San Antonio Express-News (TX)
Metro and State News Page 01B
The Rim deal clinched
Publication Date : June 29, 2007
Bowing to the U.S. Army, the San Antonio Chamber of Commerce and environmentalists, a developer agreed to dramatically scale back residential plans for one portion of the Rim and postpone all development for one year in another section of the far North Side project.
Under an agreement brokered by new District 8 City Councilwoman Diane Cibrian, Thomas Enterprises amended its petition for a zoning change on portions of the Rim, an 835-acre development near Interstate 10 and Loop 1604.

The City Council late Thursday voted unanimously to adopt the agreement, which also calls for the developer to kick in $1 million for Leon Creek restoration efforts.

Bobby Perez, an attorney representing the Forest Crest Neighborhood Association, which had opposed the expansion, said the compromise "means that development (there) is essentially going to be cut by half."

The Thomas group agreed to a one-year moratorium on construction inside a 106-acre tract that abuts Eisenhower Park and is adjacent to Camp Bullis, which is used by the Army for all its medical field training. Within four years, the heavily wooded area will also be used to train Air Force and Navy medical personnel.

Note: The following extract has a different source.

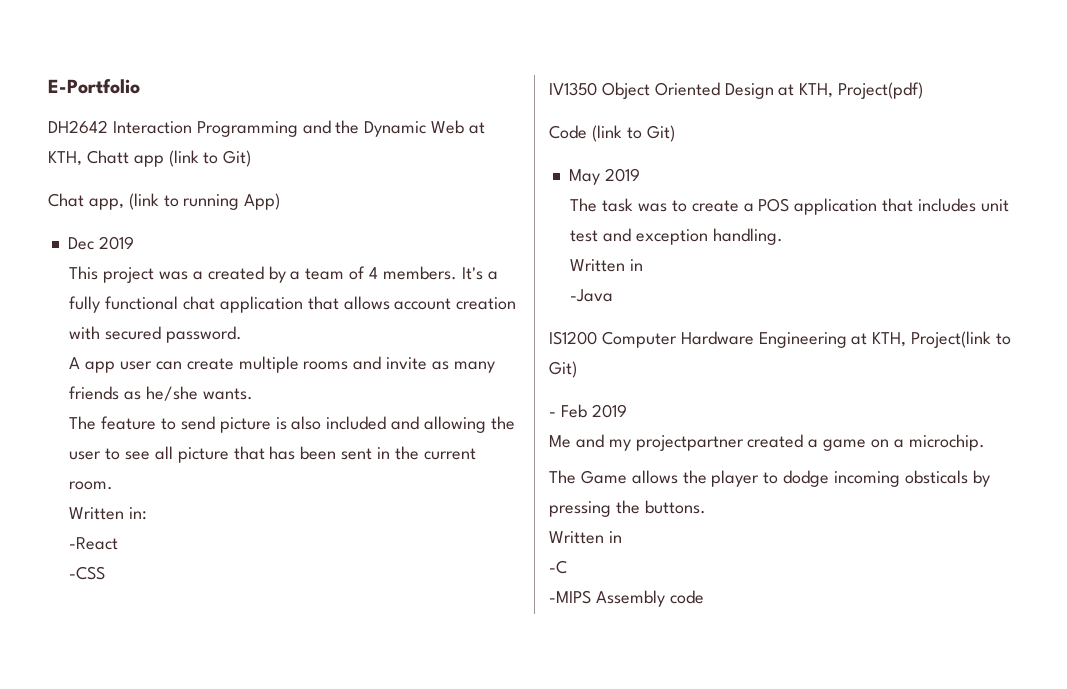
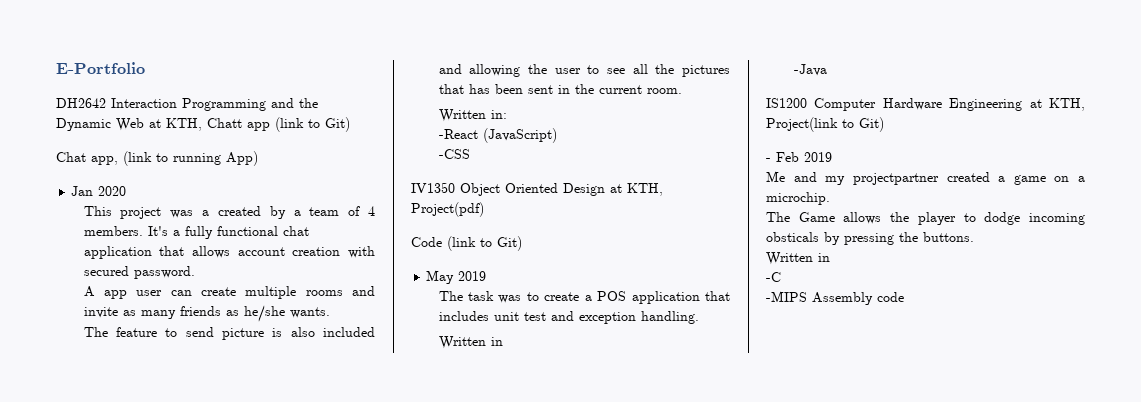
[67,236,134,250] Dec 2019 -> [71,186,127,196] Jan 2020
[177,447,229,463] picture -> [655,64,730,77] the pictures
(119, 543) none -> [482,128,557,143] (JavaScript)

Army officials, joined by the Chamber of Commerce, have been urging the city to reject a zoning change sought by the Thomas group, saying that intense development so near to Camp Bullis would jeopardize current and future training missions at Fort Sam Houston.

A representative of Maj. Gen. Russell Czerw, Fort Sam Houston's commander, said the compromise addressed the military's concerns.

The developer already has major tenants operating in the Rim, including the Bass Pro Shops, the Palladium IMAX cinema and a Lowe's Home Improvement Warehouse. City officials said the Rim is a $1 billion development that, when complete, will provide more than 5,000 jobs.

But it was the plan to build high-density residential areas there that caught the Army's attention.

The Army complained that additional lighting from residences would compromise its nighttime training; that protected species' loss of habitat would mean birds would flock onto the heavy brush in Camp Bullis, which could force cutbacks in training. The military also said that paving over so much land for residential construction would create water runoff problems that the military would have to address.

Cibrian said the council's decision to postpone action on the zoning change last week and the compromise agreement that was hammered out in the interim "sends an important message to the military that we took their concerns seriously."

She praised the developer's decision to dramatically scale back its development plan to address the concerns of both the Army and environmentalists.

"The developer takes down trees and cuts endangered species habitat," said Kathleen Murray, a resident of the Forest Crest neighborhood. "This (agreement) will help expand the area of protection for both the aquifer recharge and the endangered species."

During the building moratorium, the city and Bexar County will jointly conduct a land use study and try and come up with a "best use" plan.

Under the agreement, which is legally binding, the developer said it would initiate a 100-foot, all-direction buffer zone around sensitive portions of the Edwards Aquifer recharge zone. State regulations call for a 50-foot buffer in such zones.

Nearly 350 acres of the developer's land lies inside the aquifer's recharge zone, an engineer who represented the developer told the council.

Buffers near recharge features are designed to minimize polluted ground water from seeping into the aquifer, the region's principal source of drinking water.